Task prompt
Pictures in the data must not be copied, but everything else should be output exactly.

Dataset extract
=== Section Start ===
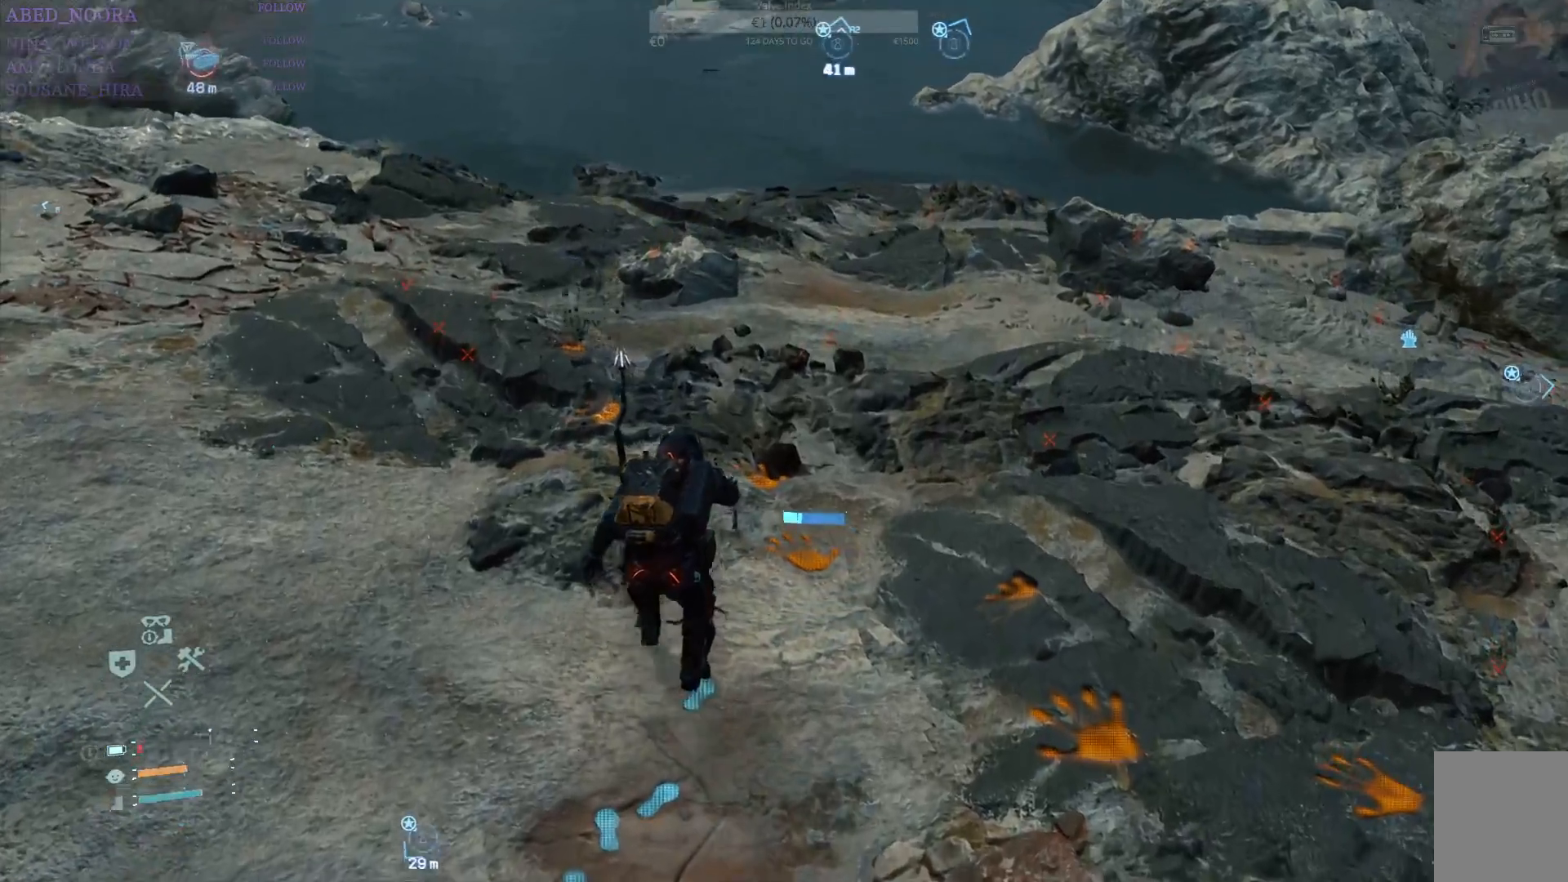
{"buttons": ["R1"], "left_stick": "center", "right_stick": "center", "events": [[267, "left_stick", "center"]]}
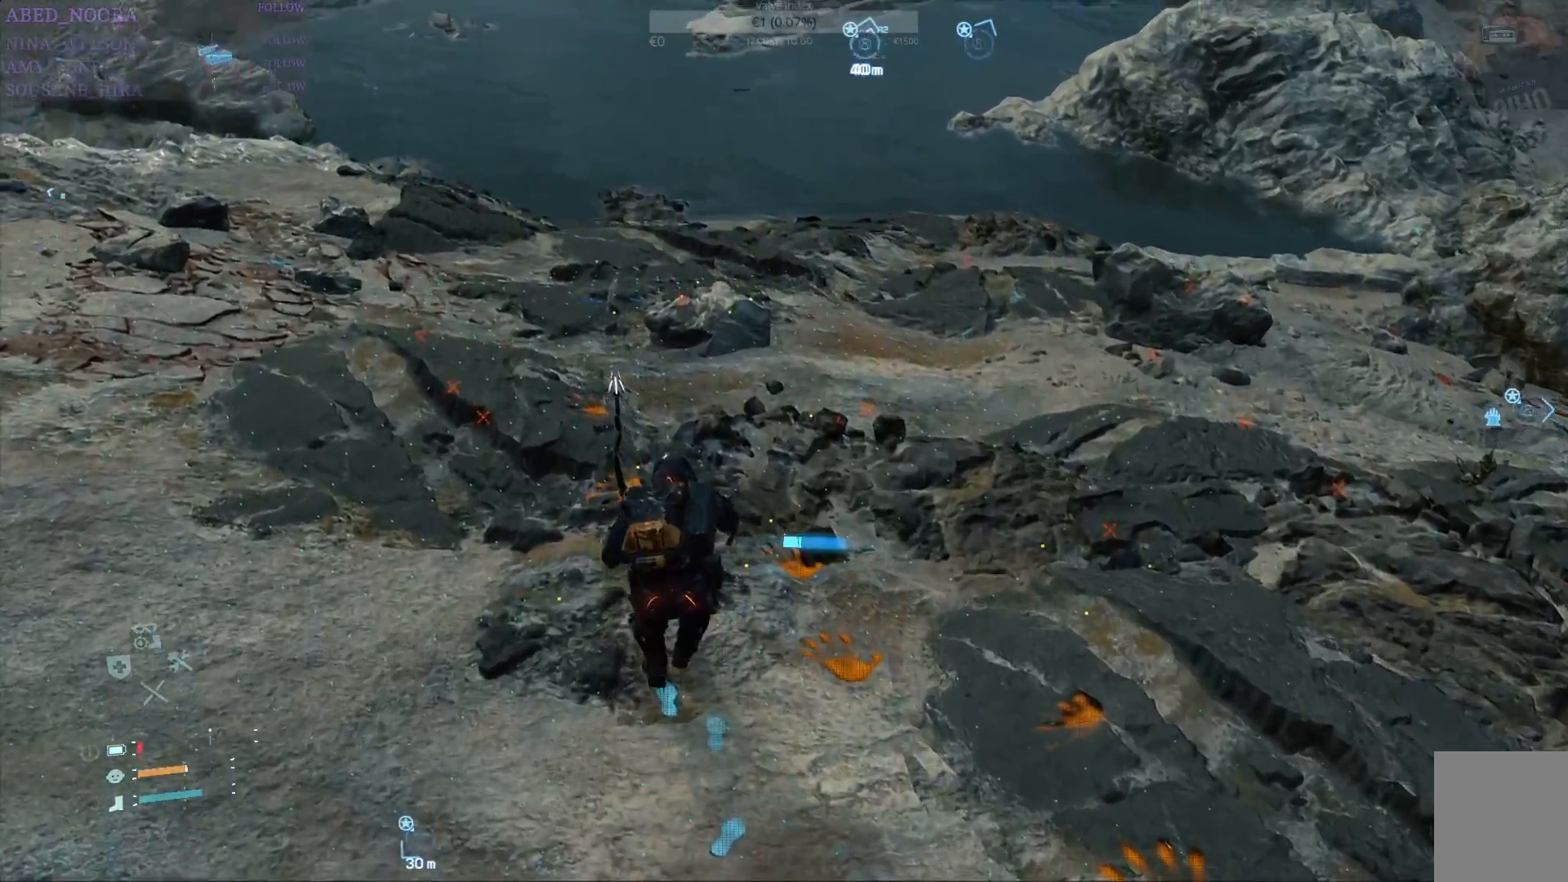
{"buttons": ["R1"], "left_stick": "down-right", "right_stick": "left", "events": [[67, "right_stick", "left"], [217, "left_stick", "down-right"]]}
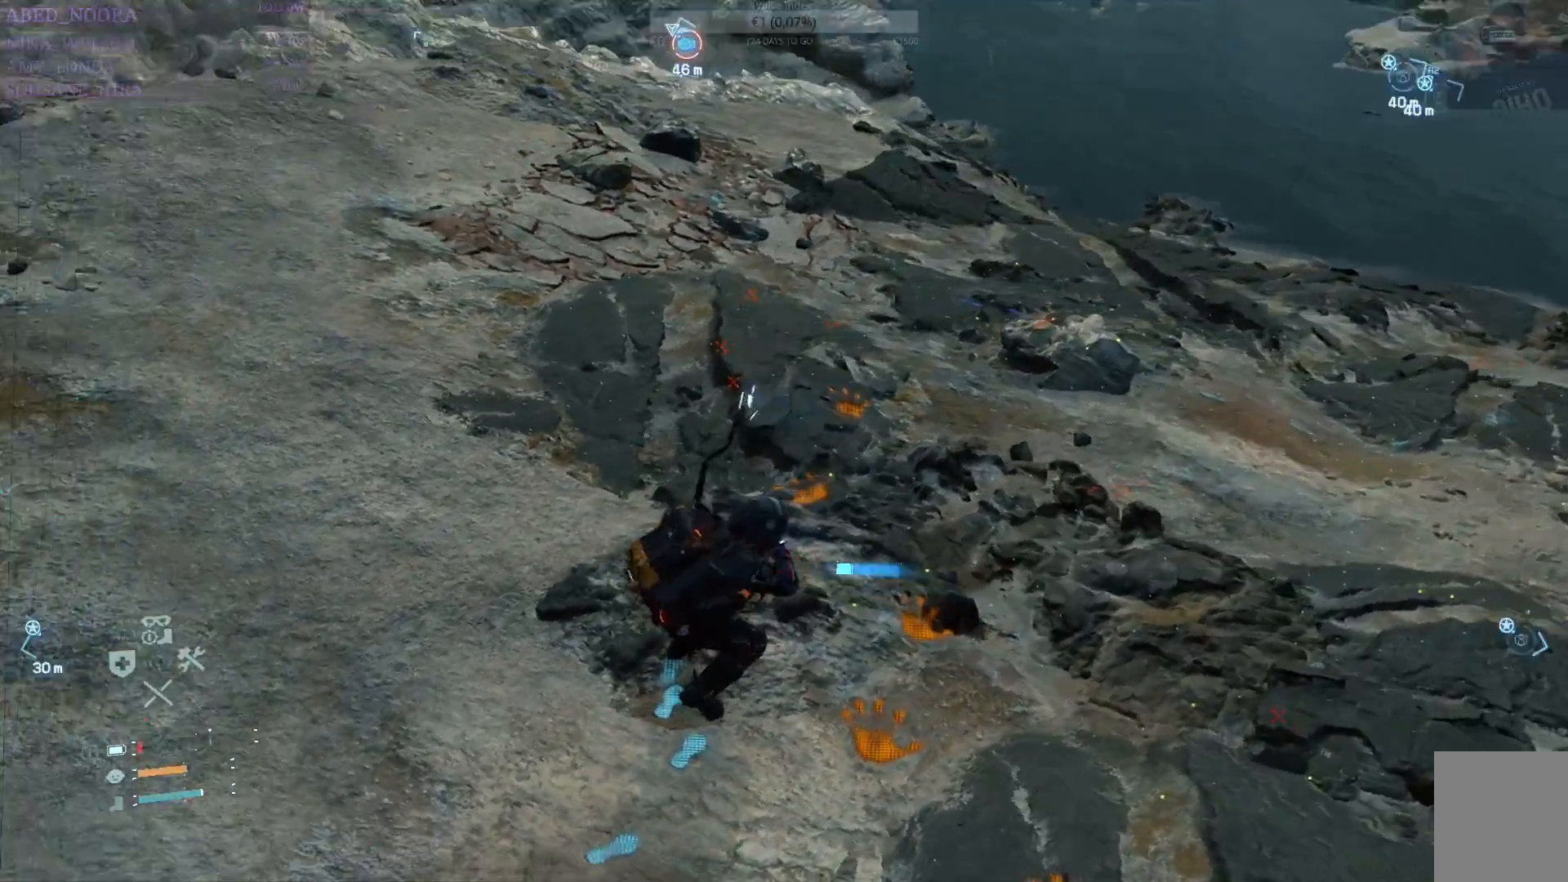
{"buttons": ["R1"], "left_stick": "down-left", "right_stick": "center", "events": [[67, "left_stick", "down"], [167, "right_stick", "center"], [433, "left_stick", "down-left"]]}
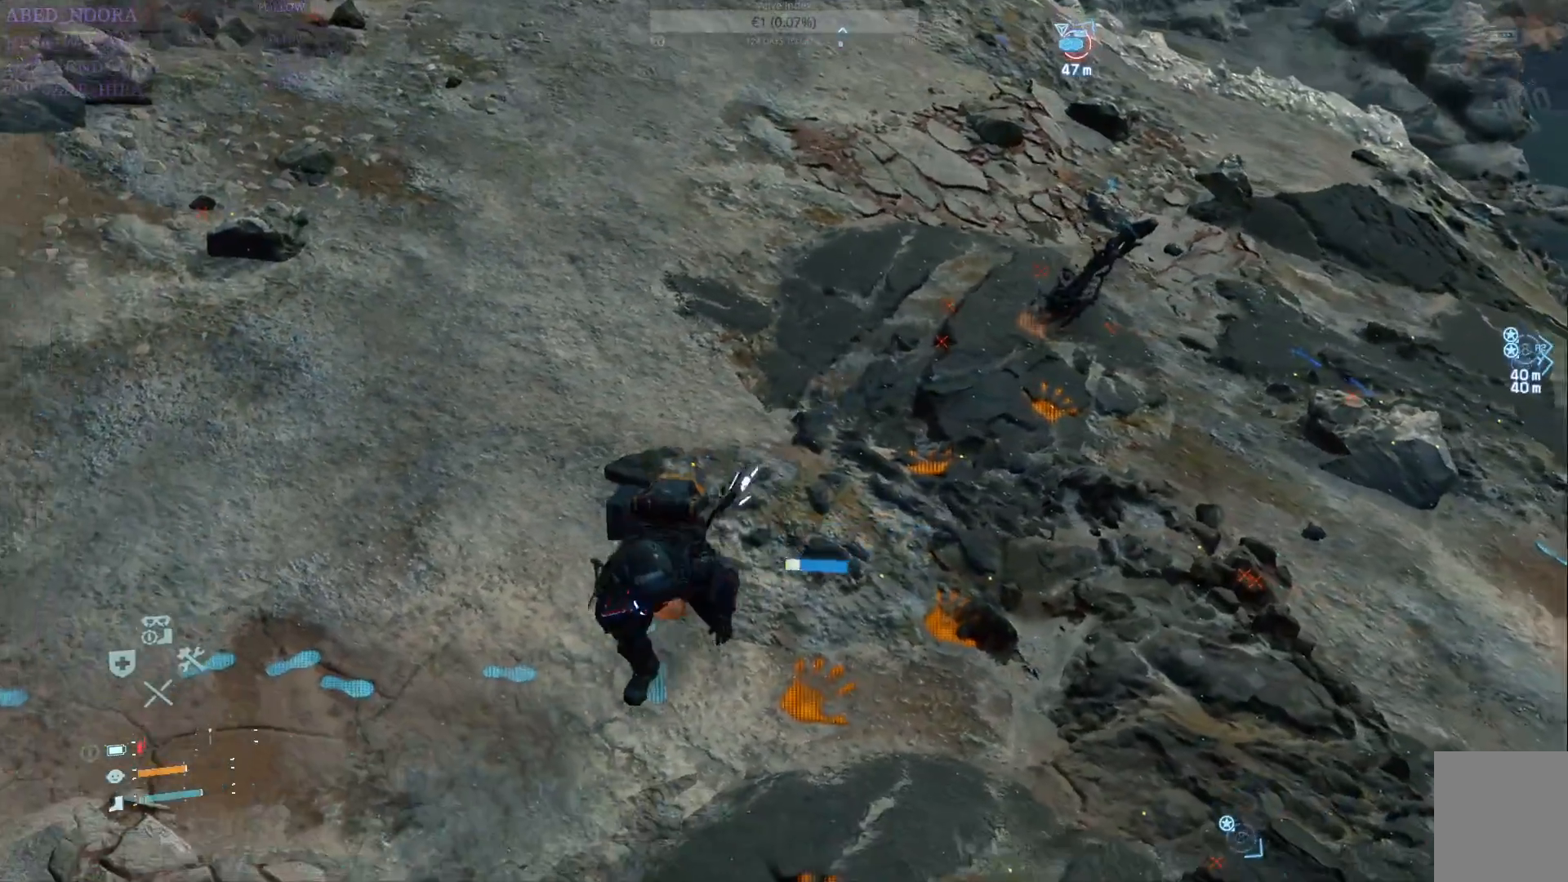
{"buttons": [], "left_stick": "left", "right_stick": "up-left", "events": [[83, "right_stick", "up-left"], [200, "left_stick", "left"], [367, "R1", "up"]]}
=== Section End ===
Result for this exercise
{"buttons": ["R1"], "left_stick": "center", "right_stick": "center", "events": [[267, "left_stick", "center"]]}
{"buttons": ["R1"], "left_stick": "down-right", "right_stick": "left", "events": [[67, "right_stick", "left"], [217, "left_stick", "down-right"]]}
{"buttons": ["R1"], "left_stick": "down-left", "right_stick": "center", "events": [[67, "left_stick", "down"], [167, "right_stick", "center"], [433, "left_stick", "down-left"]]}
{"buttons": [], "left_stick": "left", "right_stick": "up-left", "events": [[83, "right_stick", "up-left"], [200, "left_stick", "left"], [367, "R1", "up"]]}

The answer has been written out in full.